Banco Itaú, just to take one example, has seen a dramatic increase in its provision for doubtful loans. In the first quarter of this year, it saw such provisioning increase by 18.6% quarter-over-quarter to BRL1.4 billion. The bank blamed loans to individual customers for the majority of the deterioration in the quality of its portfolio. “The nonperforming loans ratio showed an unexpected rise in the quarter, reaching 4.0%, compared to the ratio of 3.5% in the previous quarter. This increase arises from our strategy of channeling funds into transactions capable of generating greater financial margins, which simultaneously means taking on greater risks.” That came in its financial statement of March this year.

The statement also discussed its conservative stance in provisioning against bad loans, indicating one of the major pitfalls of lending on a non-secured basis in Brazil. Despite the government’s classification system from 1999, there’s a worrying paucity of data because lending didn’t really take off until 2003. That means there are only three of four years of reliable data while economists generally like to see 10 years of data to build reliable models, notes Vansetti. The large banks that will need to adapt to Basel II regulations will be analyzing credit data but the smaller banks that do not need to comply with Basel are unlikely to be as rigorous in tracing default levels.

To capture the credit business, the large domestic banks have been pursuing different growth strategies. Unibanco sold its 30% stake in Credicard and, although it has retained its own brand and private label credit card, it has been most active in partnering with large chains in offering store cards, says Vansetti. Bradesco has pursued the opposite strategy by increasing its credit card business. It paid $490m for parts of the operations of American Express in Brazil, primarily the Centurion credit card business. The large retail banks have in some cases teamed up with smaller regional banks to enlarge their customer base: they offer the funding and the local banks supply the clients. This has proved a big business for some, such as the specialist Banco BMG in Belo Horizonte, notes Araújo. This flurry of deals shows just how far the retail lending market has come.

The greatest prize is yet to come. Kick-starting the mortgage market would transform credit and the economy. For now, a true market sees some way off. After all, the tenor of most consumer debt remains stalled at one- or two-years with a duration of three-years proving still relatively rare.

There are a number of reasons for the slow growth of the mortgage market. There is a very limited secondary and securitization market.
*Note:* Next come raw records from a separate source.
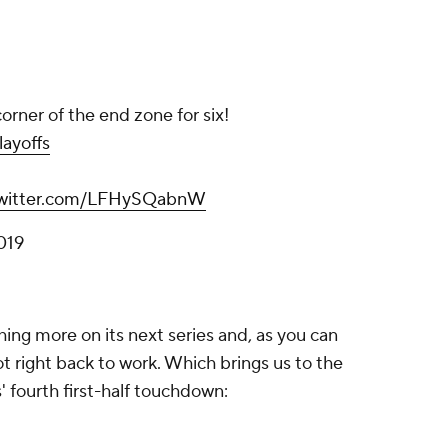
corner of the end zone for six!
ayoffs
twitter.com/LFHySQabnW
019
ing more on its next series and, as you can
 right back to work. Which brings us to the
s' fourth first-half touchdown: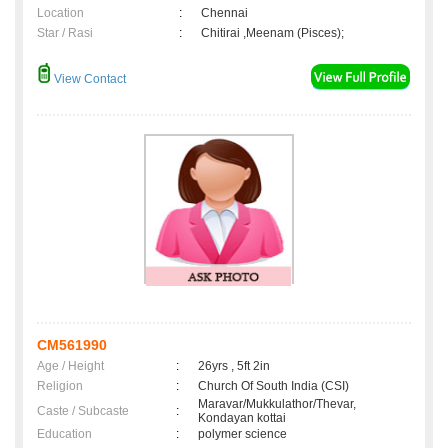
Location
:
Chennai
Star / Rasi
:
Chitirai ,Meenam (Pisces);
View Contact
CM561990
Age / Height
:
26yrs , 5ft 2in
Religion
:
Church Of South India (CSI)
Maravar/Mukkulathor/Thevar,
Caste / Subcaste
:
Kondayan kottai
Education
:
polymer science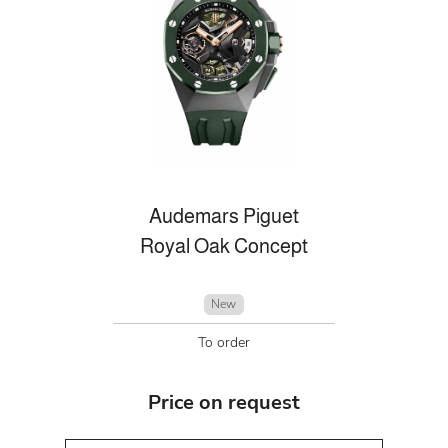
Audemars Piguet
Royal Oak Concept
New
To order
Price on request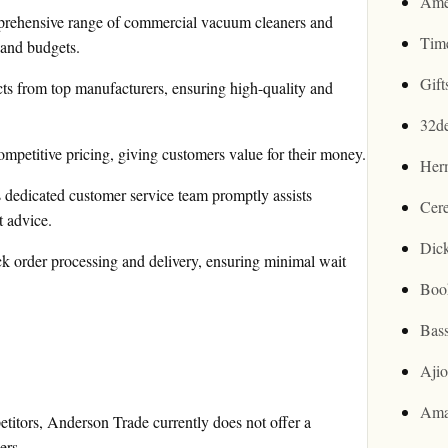
Ame
prehensive range of commercial vacuum cleaners and
Tim
 and budgets.
Gif
s from top manufacturers, ensuring high-quality and
32d
mpetitive pricing, giving customers value for their money.
Her
dedicated customer service team promptly assists
Cer
t advice.
Dic
ck order processing and delivery, ensuring minimal wait
Boo
Bas
Aji
Ama
itors, Anderson Trade currently does not offer a
ers.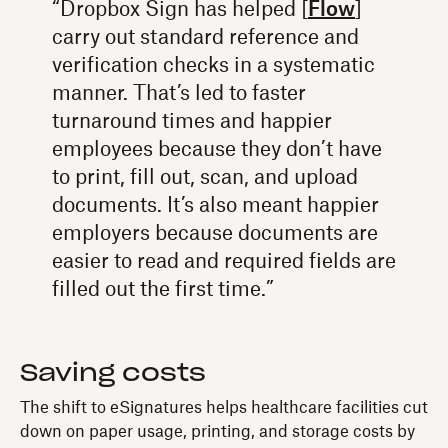
“Dropbox Sign has helped [
Flow
]
carry out standard reference and
verification checks in a systematic
manner. That’s led to faster
turnaround times and happier
employees because they don’t have
to print, fill out, scan, and upload
documents. It’s also meant happier
employers because documents are
easier to read and required fields are
filled out the first time.”
Saving costs
The shift to eSignatures helps healthcare facilities cut
down on paper usage, printing, and storage costs by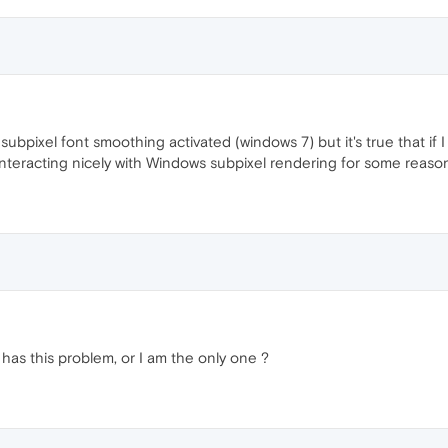
ubpixel font smoothing activated (windows 7) but it's true that if I 
 interacting nicely with Windows subpixel rendering for some reaso
 has this problem, or I am the only one ?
Government borrowing continues to disable capital markets-based solutions to the development of any market. And government assistance to boost the market is unlikely. When the government tried to promote mortgages market before, it backfired spectacularly. It offered borrowers some protection against inflation, a promise that it was unable to honour as hyper-inflation surpassed predictions.

This means the solution to providing mortgages is going to come from the market. And a market is emerging in Brazil. According to data from ABECIP, the Portuguese acronym for the Brazilian Association of Credit and Savings Entities, the mortgage market is already growing fast. This May saw a tripling in the volume of financing contracts compared to the same month last year and in the year to May 2006, real estate financing reached BRL6.4 billion financing the construction of 80,000 housing units.

Another sign of optimism is the number of property developers that have raised money on the São Paulo stock exchange, Bovespa, commanding high multiples. In eight months up to early 2006, Gafisa, Cyrela Brazil Realty, Rossi Residencial and Company SA raised money from primary and secondary share offerings. Gafisa, which went public in February of this year, jumped 37% on its first day of trading.

For now, however, mortgage lending remains small beer. It is the next stage of growth that will be so enticing. That depends on the government paying down debt, keeping interest rates falling, and passing suitable legislation. If that happens, as seems likely, the market will really take off in the next two to three years with all the benefits for economic growth that implies.